Once the fuel is taken care of, it’s time to turn to your fuel filters and fuel/water separators. Make sure to replace these, as reusing a filter or separator could result in small particles getting drawn into the fuel system and damaging internal components.
Water is the enemy. When freezing temperatures hit, it will turn to ice and expand, causing cracks in vital systems or the hull. Just make sure that everything is completely drained. It’s easy enough; remove drain plugs and make sure everything is draining properly. A quick peek below the deck can verify that. Complete this process for any onboard water systems (bilge, plumbing, live wells, raw water washdowns, etc.). Check your owners manual for steps to take for those systems.

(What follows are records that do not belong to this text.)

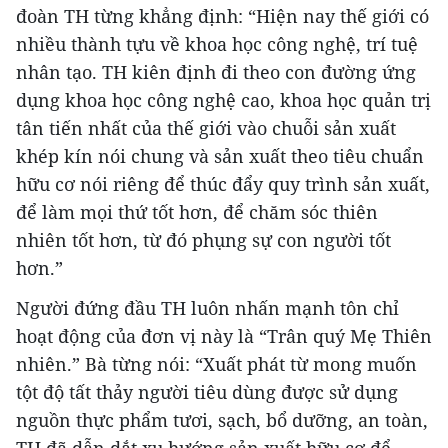
đoàn TH từng khẳng định: “Hiện nay thế giới có
nhiều thành tựu về khoa học công nghệ, trí tuệ
nhân tạo. TH kiên định đi theo con đường ứng
dụng khoa học công nghệ cao, khoa học quản trị
tân tiến nhất của thế giới vào chuỗi sản xuất
khép kín nói chung và sản xuất theo tiêu chuẩn
hữu cơ nói riêng để thúc đẩy quy trình sản xuất,
để làm mọi thứ tốt hơn, để chăm sóc thiên
nhiên tốt hơn, từ đó phụng sự con người tốt
hơn.”
Người đứng đầu TH luôn nhấn mạnh tôn chỉ
hoạt động của đơn vị này là “Trân quý Mẹ Thiên
nhiên.” Bà từng nói: “Xuất phát từ mong muốn
tột độ tất thảy người tiêu dùng được sử dụng
nguồn thực phẩm tươi, sạch, bổ dưỡng, an toàn,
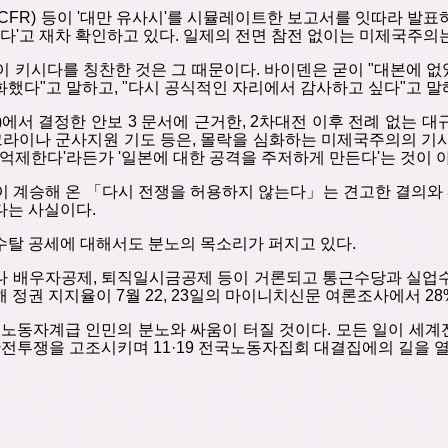
(CFR)
등이
'
대만 유사시
'
를 시뮬레이트한 보고서를 잇따라 발표
하다
'
고 재차 확인하고 있다
.
일제의 전면 참전 없이는 미제국주의
이 키시다를 칭찬한 것은 그 때문이다
.
바이덴은 굳이
"
대본에 없
화했다
"
고 말하고
, "
다시 공식적인 자리에서 감사하고 싶다"고 말
)
에서 결정한 안보
3
문서에 근거한
, 2
차대전 이후 전례 없는 대
크라이나 군사지원 기도 등은
,
몰락을 심화하는 미제국주의의 기사
억제한다'라든가 '일본에 대한 공격을 주저하게 만든다'는 것이 
 계승해 온 「다시 전쟁을 허용하지 않는다」는 견고한 결의와
다는 사실이다
.
수탈 공세에 대해서도 분노의 목소리가 퍼지고 있다
.
나 배우자공제
,
퇴직일시금공제 등이 거론되고 통근수당과 실업
해 정권 지지율이
7
월
22, 23
일의 마이니치신문 여론조사에서
28
 노동자계급 인민의 분노와 싸움이 터질 것이다
.
모든 일이 세계
반전투쟁을 고조시키며
11·19
전국노동자집회 대결집에의 길을 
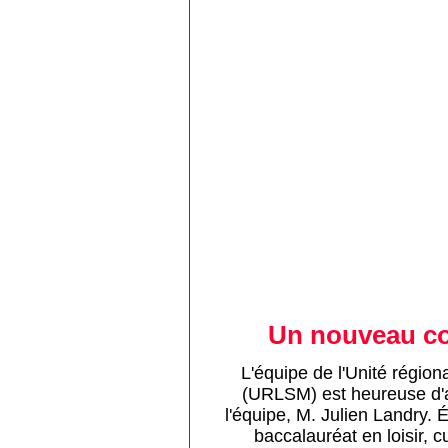
Un nouveau con
L'équipe de l'Unité régiona
(URLSM) est heureuse d'a
l'équipe, M. Julien Landry
baccalauréat en loisir, c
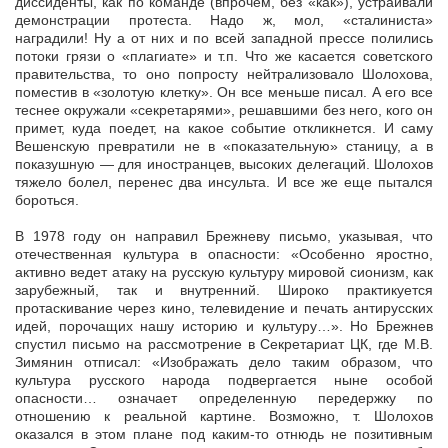
диссиденты, как по команде (впрочем, без «как»), устраивали
демонстрации протеста. Надо ж, мол, «сталиниста»
наградили! Ну а от них и по всей западной прессе полились
потоки грязи о «плагиате» и т.п. Что же касается советского
правительства, то оно попросту нейтрализовало Шолохова,
поместив в «золотую клетку». Он все меньше писал. А его все
теснее окружали «секретарями», решавшими без него, кого он
примет, куда поедет, на какое событие откликнется. И саму
Вешенскую превратили не в «показательную» станицу, а в
показушную — для иностранцев, высоких делегаций. Шолохов
тяжело болел, перенес два инсульта. И все же еще пытался
бороться.
В 1978 году он направил Брежневу письмо, указывая, что
отечественная культура в опасности: «Особенно яростно,
активно ведет атаку на русскую культуру мировой сионизм, как
зарубежный, так и внутренний. Широко практикуется
протаскивание через кино, телевидение и печать антирусских
идей, порочащих нашу историю и культуру…». Но Брежнев
спустил письмо на рассмотрение в Секретариат ЦК, где М.В.
Зимянин отписал: «Изображать дело таким образом, что
культура русского народа подвергается ныне особой
опасности… означает определенную передержку по
отношению к реальной картине. Возможно, т. Шолохов
оказался в этом плане под каким-то отнюдь не позитивным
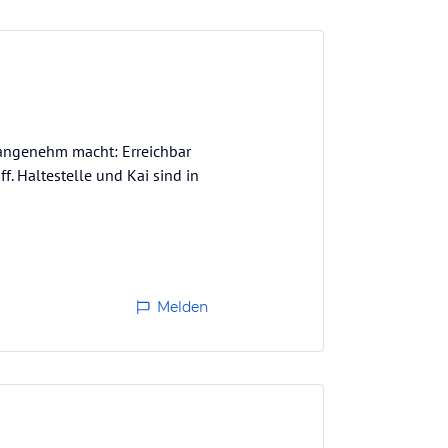
t angenehm macht: Erreichbar
f. Haltestelle und Kai sind in
Melden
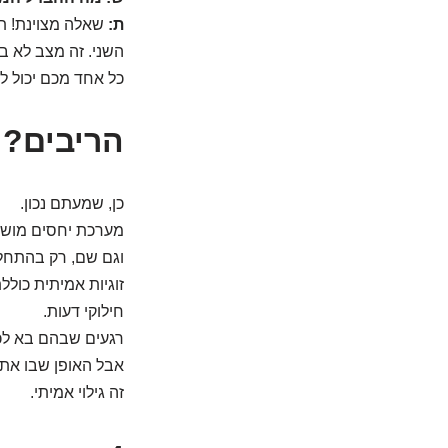
ת:
שאלה מצוינת! ת
השני. זה מצב לא ב
כל אחד מכם יכול ל
הריבים? ד
כן, שמעתם נכון.
מערכת יחסים מושל
וגם שם, רק בהתחל
זוגיות אמיתית כוללת
חילוקי דעות.
רגעים שבהם בא לכ
אבל האופן שבו את
זה גילוי אמיתי.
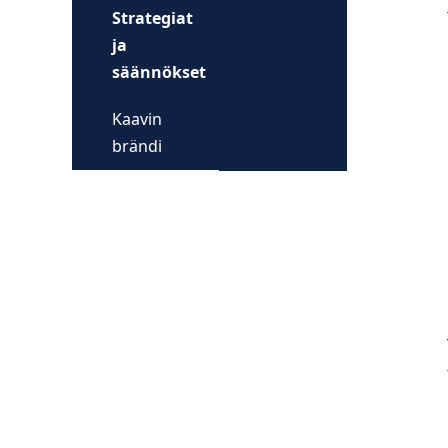
Strategiat
ja
säännökset
Kaavin
brändi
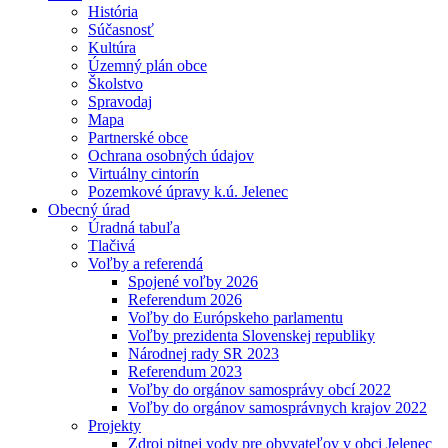
História
Súčasnosť
Kultúra
Územný plán obce
Školstvo
Spravodaj
Mapa
Partnerské obce
Ochrana osobných údajov
Virtuálny cintorín
Pozemkové úpravy k.ú. Jelenec
Obecný úrad
Úradná tabuľa
Tlačivá
Voľby a referendá
Spojené voľby 2026
Referendum 2026
Voľby do Európskeho parlamentu
Voľby prezidenta Slovenskej republiky
Národnej rady SR 2023
Referendum 2023
Voľby do orgánov samosprávy obcí 2022
Voľby do orgánov samosprávnych krajov 2022
Projekty
Zdroj pitnej vody pre obyvateľov v obci Jelenec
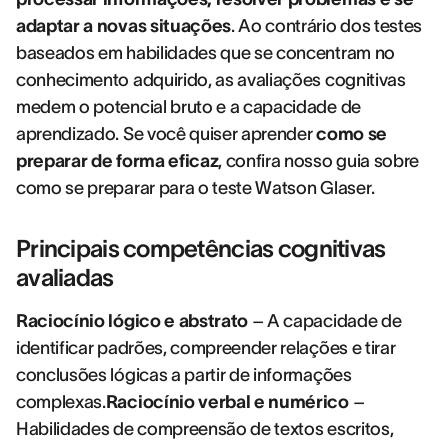
adaptar a novas situações
. Ao contrário dos testes
baseados em habilidades que se concentram no
conhecimento adquirido, as avaliações cognitivas
medem o potencial bruto e a capacidade de
aprendizado. Se você quiser aprender
como se
preparar de forma eficaz
, confira nosso guia sobre
como se preparar para o teste Watson Glaser.
Principais competências cognitivas
avaliadas
Raciocínio lógico e abstrato
– A capacidade de
identificar padrões, compreender relações e tirar
conclusões lógicas a partir de informações
complexas.
Raciocínio verbal e numérico
–
Habilidades de compreensão de textos escritos,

Now that you have taken care of the internal systems, it’s time to treat the deck and cabin of your boat with an equal amount of love. Clean everything. Yes, everything. This is a great time to get the family involved in the process. Just say, “we’re starting a new tradition”, or “I’m passing on knowledge”. A little help makes the work go faster. First, remove valuables, electronics, lines, PFDs, fire extinguishers, flares, cushions, etc. Nothing should be left inside. After everything else is done, make sure to clean and check your safety equipment to determine if anything needs to be replaced. Clean drawers/gloveboxes, mop the deck, wipe down the cabin, and then let the whole boat air out. You want to ensure that mold and mildew do not have the chance to grow over the winter. Once everything has dried, place some moisture absorbers in the cabin. You can find these at most hardware stores; some common variants are “No Damp,” “Damp Away,” or “Sportsman’s Mate.”
Where you store your boat is crucial, but the decision is typically already made for you. Do you have an indoor, heated space that can fit a boat without it getting in the way? If your answer is yes, then you are probably a marina or boatyard owner. If you do have a temperature-controlled space to keep your boat, that would be the ideal condition. However, for most people (including the team at Wavve Boating), that is not an option.
So we are leaving the boat outside all winter. Which is totally fine. It’s why we’ve done all this preparation. But there is still a bit more to do. After being in the water all summer, your hull has likely picked up a few hitchhikers. Barnacles are tricky creatures that will stick to your hull, props, rudders, struts, and trims. If part of your boat was underwater for an extended period, there’s a chance one of those little guys has called your boat home. These squatters are certainly not welcome, so next comes the job of removing the barnacles. A pressure washer is enough to make quick work of them, but you may need to sand some of the tough bits off. Once your hull is free of barnacles, clean and wax the outside of your hull.
The final step before covering the boat is removing your batteries and storing them in a warm place. Your garage or basement will do, as long as they are not too cold for too long. If you leave them in all winter, the cold will slowly deplete the battery. It’s also a good idea to check the charge every 30 to 90 days while they sit in your home. Nothing is worse than showing up at the boat ramp next Spring with a dead battery.
Now you’re ready to cover your boat. I recommend a fabric/plastic tarp cover. It’s a bit more expensive, but it’s useful all year round. Plus, it’s better than buying shrink wrap each year. All that is left to do is cover your boat and pack it away until next year.
This is a hard process to master. If it’s your first time winterizing your boat, you should try to get help from someone that’s been through the process at least once before. The last thing you want is a costly mistake.